Opening Scene
Set the Shift in Motion
In early 2025, a major retail bank quietly reversed a celebrated AI rollout. The system had gone live on time, within budget, and with executive applause. Six months later, customer complaints spiked, manual workarounds crept back in, and the team that built the model had long since moved on. What failed was not the algorithm. It was the assumption that intelligence could be delivered, signed off, and left to run.
That moment is becoming familiar. Across sectors, AI initiatives that look successful at launch are unravelling in production. Not because the technology is immature, but because the way organisations execute strategy has not caught up.
The Insight
What's Really Happening
For decades, strategy execution has been organised around projects. Clear scope. Fixed timelines. Defined end points. Deliver, hand over, move on.
AI breaks every one of those assumptions.
An AI system does not stabilise at launch. It drifts. Data changes. User behaviour evolves. Models require retraining. Governance requirements tighten. The environment that shaped the original design is gone within months. Treating that reality as a post-project “operations issue” is now the single biggest cause of value erosion.
This is not a theoretical claim. Research consistently shows that the vast majority of AI initiatives never sustain impact beyond their pilot or initial release. Studies cited in recent executive research indicate that close to 95 per cent of AI pilots fail to deliver lasting business value, not because the models are inaccurate, but because no operating model exists to support them over time.
The language of projects obscures this failure. When success is defined as delivery, degradation after go-live is invisible to governance. The project is closed. The metrics look green. Meanwhile, performance slips quietly until the system is either rebuilt or abandoned.
Leading organisations have reached a blunt conclusion: AI cannot be executed as a finite initiative. It must be operated as a living system.
The Strategic Shift
Why It Matters for Business
This realisation forces a structural rethink of how strategy is designed and governed.
In a project model, risk is assumed to decrease as delivery progresses.
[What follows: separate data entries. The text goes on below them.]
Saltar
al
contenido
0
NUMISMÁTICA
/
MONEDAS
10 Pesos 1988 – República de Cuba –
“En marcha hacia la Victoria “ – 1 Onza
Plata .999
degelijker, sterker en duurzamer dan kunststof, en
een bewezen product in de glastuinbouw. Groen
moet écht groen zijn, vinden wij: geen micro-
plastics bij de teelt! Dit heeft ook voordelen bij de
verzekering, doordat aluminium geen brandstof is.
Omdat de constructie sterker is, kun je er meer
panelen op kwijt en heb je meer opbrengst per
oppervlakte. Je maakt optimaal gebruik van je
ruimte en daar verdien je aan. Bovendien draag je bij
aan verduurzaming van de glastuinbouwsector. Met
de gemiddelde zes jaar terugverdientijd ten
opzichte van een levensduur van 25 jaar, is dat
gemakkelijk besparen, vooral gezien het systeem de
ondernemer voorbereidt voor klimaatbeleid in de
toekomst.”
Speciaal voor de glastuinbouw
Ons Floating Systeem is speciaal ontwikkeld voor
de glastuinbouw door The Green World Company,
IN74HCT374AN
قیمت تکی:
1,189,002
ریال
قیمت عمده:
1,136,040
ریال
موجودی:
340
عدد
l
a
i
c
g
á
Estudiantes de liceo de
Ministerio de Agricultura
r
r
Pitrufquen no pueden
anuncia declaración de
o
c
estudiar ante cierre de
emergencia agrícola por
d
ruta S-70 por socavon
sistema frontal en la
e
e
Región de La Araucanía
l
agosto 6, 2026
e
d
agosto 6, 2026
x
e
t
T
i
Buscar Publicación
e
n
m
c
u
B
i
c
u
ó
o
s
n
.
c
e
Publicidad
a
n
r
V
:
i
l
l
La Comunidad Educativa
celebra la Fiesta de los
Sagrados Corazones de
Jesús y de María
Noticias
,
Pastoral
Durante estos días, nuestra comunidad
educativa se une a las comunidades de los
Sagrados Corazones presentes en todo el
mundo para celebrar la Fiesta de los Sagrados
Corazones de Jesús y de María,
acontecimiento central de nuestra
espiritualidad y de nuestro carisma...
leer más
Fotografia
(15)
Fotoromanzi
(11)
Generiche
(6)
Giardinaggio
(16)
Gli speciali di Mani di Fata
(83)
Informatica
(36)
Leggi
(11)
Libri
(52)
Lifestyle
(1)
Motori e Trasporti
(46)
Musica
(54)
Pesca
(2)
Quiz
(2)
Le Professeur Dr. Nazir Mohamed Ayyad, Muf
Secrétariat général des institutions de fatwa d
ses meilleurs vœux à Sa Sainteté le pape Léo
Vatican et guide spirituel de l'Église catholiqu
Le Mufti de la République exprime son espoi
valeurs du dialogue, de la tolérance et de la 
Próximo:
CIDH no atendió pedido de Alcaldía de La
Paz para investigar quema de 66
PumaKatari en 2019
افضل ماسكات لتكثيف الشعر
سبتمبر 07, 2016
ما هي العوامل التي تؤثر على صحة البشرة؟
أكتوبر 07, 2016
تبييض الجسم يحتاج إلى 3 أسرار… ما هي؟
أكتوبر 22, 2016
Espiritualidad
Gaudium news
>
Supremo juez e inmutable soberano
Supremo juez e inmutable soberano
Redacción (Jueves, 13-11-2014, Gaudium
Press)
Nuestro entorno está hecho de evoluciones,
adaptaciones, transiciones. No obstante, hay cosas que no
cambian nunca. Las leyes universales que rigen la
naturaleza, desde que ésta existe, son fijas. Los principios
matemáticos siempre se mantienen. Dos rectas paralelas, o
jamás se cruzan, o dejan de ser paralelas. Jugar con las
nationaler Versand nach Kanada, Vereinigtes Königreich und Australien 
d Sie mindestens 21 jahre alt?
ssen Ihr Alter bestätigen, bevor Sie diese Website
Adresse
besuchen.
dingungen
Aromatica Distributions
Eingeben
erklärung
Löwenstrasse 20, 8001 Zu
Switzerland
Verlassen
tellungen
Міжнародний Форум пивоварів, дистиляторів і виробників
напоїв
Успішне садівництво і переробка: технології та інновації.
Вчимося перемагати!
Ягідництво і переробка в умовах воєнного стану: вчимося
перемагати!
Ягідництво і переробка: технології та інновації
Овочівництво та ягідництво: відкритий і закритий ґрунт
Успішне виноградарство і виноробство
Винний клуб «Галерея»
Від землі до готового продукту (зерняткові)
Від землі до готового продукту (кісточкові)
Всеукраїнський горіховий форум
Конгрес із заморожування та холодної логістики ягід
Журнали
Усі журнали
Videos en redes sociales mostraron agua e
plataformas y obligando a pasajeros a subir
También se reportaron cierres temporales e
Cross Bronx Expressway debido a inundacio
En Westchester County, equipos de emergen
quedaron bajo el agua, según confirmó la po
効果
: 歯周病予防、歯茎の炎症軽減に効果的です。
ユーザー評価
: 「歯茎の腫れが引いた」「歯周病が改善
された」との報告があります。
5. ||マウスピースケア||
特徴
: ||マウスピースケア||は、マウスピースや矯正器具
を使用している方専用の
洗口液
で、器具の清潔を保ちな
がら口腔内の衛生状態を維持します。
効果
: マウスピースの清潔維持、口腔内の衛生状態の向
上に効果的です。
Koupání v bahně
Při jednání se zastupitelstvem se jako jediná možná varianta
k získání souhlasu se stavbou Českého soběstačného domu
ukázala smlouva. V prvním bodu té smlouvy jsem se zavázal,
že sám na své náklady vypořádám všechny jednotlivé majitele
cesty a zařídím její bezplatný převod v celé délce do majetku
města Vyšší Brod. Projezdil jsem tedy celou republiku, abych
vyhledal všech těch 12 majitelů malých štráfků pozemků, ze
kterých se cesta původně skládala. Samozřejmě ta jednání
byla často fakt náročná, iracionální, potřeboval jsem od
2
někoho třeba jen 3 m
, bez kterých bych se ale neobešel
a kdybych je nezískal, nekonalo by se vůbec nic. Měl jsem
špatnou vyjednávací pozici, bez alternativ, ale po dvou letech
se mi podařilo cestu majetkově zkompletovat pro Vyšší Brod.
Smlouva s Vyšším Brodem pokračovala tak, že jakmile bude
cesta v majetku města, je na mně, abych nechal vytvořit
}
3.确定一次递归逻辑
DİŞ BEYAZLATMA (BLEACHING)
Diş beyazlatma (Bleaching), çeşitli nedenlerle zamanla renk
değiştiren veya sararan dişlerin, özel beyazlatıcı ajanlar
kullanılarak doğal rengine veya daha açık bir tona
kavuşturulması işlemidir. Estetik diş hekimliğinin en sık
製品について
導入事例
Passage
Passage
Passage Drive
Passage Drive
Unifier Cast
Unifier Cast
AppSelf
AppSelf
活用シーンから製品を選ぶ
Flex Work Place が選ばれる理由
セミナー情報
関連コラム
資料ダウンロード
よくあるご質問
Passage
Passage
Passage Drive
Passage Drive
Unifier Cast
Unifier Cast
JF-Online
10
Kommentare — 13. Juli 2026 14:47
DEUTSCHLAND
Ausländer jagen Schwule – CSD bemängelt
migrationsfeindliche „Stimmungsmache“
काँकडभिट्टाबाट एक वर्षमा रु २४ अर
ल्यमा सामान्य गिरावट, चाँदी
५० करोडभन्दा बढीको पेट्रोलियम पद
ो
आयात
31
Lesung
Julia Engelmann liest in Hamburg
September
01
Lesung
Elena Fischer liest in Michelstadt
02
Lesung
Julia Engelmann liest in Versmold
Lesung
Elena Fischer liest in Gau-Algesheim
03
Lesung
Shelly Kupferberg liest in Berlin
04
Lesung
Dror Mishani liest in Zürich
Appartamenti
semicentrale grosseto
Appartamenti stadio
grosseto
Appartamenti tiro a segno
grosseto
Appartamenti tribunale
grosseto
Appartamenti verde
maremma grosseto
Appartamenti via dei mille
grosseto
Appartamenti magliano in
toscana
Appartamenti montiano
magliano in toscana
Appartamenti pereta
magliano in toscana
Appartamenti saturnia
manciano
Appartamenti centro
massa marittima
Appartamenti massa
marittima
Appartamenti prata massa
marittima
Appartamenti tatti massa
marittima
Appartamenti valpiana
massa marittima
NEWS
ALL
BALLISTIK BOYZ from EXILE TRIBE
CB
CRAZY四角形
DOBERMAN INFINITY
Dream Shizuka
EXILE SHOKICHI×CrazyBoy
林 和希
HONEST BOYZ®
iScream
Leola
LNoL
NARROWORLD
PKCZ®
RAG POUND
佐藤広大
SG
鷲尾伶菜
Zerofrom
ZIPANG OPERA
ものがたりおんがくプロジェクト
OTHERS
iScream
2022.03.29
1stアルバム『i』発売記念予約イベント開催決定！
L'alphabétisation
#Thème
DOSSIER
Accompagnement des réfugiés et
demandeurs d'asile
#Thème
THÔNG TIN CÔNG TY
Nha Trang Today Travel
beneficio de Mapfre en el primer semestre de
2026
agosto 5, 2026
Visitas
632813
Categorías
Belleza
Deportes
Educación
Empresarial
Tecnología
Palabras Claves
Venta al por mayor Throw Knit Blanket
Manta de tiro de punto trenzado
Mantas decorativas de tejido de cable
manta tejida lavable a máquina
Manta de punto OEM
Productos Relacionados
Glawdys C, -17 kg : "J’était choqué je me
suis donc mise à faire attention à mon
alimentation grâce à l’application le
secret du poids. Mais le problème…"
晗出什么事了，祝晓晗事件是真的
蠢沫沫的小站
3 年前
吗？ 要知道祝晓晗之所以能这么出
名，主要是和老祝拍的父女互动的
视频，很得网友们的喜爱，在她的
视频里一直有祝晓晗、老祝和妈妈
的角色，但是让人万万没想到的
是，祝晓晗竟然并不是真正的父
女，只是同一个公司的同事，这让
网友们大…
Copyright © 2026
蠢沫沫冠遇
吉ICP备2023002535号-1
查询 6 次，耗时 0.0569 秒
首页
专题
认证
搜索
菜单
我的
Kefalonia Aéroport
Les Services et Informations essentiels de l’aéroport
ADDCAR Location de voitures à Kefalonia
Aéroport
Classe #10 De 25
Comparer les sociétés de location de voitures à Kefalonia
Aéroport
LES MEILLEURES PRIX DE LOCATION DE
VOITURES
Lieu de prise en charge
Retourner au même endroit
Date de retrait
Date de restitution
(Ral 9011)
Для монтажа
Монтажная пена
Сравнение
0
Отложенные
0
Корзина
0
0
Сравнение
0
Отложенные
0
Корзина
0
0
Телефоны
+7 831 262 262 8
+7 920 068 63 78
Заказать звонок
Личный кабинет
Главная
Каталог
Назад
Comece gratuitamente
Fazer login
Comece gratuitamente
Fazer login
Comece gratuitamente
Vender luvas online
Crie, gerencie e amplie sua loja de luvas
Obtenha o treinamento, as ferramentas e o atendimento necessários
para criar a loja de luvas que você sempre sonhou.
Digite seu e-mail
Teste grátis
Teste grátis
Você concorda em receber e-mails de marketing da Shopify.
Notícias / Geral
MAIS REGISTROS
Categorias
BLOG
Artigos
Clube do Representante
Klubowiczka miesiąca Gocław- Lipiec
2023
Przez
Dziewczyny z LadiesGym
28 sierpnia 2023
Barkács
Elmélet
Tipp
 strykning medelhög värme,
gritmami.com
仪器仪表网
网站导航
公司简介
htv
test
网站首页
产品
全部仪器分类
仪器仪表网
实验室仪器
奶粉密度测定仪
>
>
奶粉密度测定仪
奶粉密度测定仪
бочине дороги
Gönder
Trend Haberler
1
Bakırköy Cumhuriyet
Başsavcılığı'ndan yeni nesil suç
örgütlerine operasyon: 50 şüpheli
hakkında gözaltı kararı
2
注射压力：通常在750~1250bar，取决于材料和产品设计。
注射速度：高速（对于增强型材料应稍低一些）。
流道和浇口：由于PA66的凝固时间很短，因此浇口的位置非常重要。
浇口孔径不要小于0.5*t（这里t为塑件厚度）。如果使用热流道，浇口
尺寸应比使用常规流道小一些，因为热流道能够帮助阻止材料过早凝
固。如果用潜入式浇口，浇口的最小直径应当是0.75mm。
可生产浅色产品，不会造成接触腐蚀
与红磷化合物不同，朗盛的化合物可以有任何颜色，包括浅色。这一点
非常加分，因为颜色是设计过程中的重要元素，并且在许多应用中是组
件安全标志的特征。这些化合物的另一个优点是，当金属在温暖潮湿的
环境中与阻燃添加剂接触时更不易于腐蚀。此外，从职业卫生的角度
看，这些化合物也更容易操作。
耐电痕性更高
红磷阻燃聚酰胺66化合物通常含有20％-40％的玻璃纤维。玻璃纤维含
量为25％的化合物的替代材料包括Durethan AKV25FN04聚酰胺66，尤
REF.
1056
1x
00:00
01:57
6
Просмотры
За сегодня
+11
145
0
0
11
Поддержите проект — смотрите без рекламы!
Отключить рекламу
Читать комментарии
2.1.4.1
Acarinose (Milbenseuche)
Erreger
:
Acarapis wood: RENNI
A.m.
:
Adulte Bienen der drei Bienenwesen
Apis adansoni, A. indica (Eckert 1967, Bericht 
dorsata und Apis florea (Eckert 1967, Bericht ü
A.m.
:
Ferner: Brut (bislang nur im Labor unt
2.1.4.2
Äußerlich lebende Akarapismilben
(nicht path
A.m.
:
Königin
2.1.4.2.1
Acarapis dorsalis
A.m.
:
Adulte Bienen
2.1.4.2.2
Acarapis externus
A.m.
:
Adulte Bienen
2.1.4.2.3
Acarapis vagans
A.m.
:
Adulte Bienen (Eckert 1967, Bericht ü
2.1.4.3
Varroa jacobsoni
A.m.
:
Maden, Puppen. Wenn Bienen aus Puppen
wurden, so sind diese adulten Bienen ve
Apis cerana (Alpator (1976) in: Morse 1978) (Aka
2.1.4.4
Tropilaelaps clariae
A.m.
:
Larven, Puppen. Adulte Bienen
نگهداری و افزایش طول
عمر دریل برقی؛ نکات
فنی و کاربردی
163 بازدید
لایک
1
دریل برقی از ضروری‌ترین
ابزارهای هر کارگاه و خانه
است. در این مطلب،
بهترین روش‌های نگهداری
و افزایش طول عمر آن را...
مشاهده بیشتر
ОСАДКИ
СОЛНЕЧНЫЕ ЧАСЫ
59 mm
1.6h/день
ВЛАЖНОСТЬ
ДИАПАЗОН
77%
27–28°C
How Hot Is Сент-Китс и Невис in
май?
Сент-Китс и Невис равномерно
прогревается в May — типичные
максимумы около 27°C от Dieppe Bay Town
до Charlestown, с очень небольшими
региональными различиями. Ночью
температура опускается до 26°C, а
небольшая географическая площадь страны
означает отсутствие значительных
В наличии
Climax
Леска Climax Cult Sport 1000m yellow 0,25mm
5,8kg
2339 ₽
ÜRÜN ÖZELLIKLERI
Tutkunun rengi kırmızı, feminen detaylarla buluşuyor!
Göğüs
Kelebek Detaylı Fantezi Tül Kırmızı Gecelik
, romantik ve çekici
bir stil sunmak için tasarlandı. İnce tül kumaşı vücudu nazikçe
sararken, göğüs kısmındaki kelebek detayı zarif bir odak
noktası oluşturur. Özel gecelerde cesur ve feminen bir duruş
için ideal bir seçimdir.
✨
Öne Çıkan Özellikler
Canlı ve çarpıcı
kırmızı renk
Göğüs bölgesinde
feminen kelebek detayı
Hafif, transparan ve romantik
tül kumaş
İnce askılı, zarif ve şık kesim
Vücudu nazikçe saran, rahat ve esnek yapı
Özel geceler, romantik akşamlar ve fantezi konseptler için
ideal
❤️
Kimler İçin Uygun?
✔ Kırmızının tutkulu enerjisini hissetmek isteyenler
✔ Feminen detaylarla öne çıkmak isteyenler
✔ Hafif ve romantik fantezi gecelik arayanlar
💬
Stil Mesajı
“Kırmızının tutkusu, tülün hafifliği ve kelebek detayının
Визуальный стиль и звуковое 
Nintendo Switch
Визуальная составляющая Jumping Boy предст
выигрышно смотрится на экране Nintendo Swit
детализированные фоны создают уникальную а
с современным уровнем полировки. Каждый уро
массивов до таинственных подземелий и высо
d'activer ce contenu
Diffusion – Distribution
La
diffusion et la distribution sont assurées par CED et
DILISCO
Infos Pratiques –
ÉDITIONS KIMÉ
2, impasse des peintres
In AI systems, risk accumulates over time. Bias emerges. Feedback loops amplify errors. Regulatory expectations evolve. The moment of highest exposure is often long after launch, precisely when project oversight has ended.
By contrast, organisations that treat AI as a system design problem align execution with reality. They fund continuously rather than episodically. They assign long-lived owners rather than temporary sponsors. They govern through ongoing assurance rather than stage gates.
This shift is already visible. Product-centric operating models, long common in digital platforms, are becoming the default for AI. Instead of asking “what projects are we running?”, leadership asks “what systems are we responsible for, and how are they evolving?”
The implications are profound:
- Funding moves from one-off capital allocation to persistent investment. AI budgets no longer end at go-live; they blend run and change into a single value stream.
- Governance shifts from milestone approval to continuous monitoring. Oversight becomes embedded in operations, not exercised periodically by committees.
- Ownership becomes explicit and durable. A named leader remains accountable for outcomes years after deployment, not just for delivery.
This is why 2026 matters. Boards are discovering that AI strategies framed as project portfolios look busy but compound nothing. Meanwhile, competitors operating a smaller number of well-owned systems are pulling ahead, not through superior models, but through superior operating discipline.
The Human Dimension
Reframing the Relationship
For leaders, this shift is uncomfortable because it challenges familiar sources of certainty.
Projects offer closure. They end. Systems do not. They expose leadership to ongoing accountability, to metrics that never settle, to performance that can improve or deteriorate at any time.
For teams, the change is equally stark. In a project world, success is delivery. In a system world, success is stewardship. The work does not peak at launch; it begins there. Engineers, data scientists, risk teams, and product leaders must collaborate continuously, not sequentially.
And for customers, the difference is tangible. You experience the gap immediately when an AI system has no owner left to learn from its mistakes. Errors repeat. Trust erodes. Confidence fades. Systems without stewardship feel indifferent; systems with it feel responsive.
The human challenge, then, is not learning to build AI. It is learning to live with it, to accept that strategy execution is no longer episodic, but continuous.
The Takeaway
What Happens Next
By 2026, the dividing line will be clear. Some organisations will still be asking which AI projects they should launch next. Others will be focused on which systems they are prepared to own for the next decade.
The difference is not tooling or talent. It is mindset.
Projects assume stability. AI guarantees change. Strategy now belongs to those willing to design for evolution rather than completion.
In the AI era, competitive advantage is not delivered. It is maintained.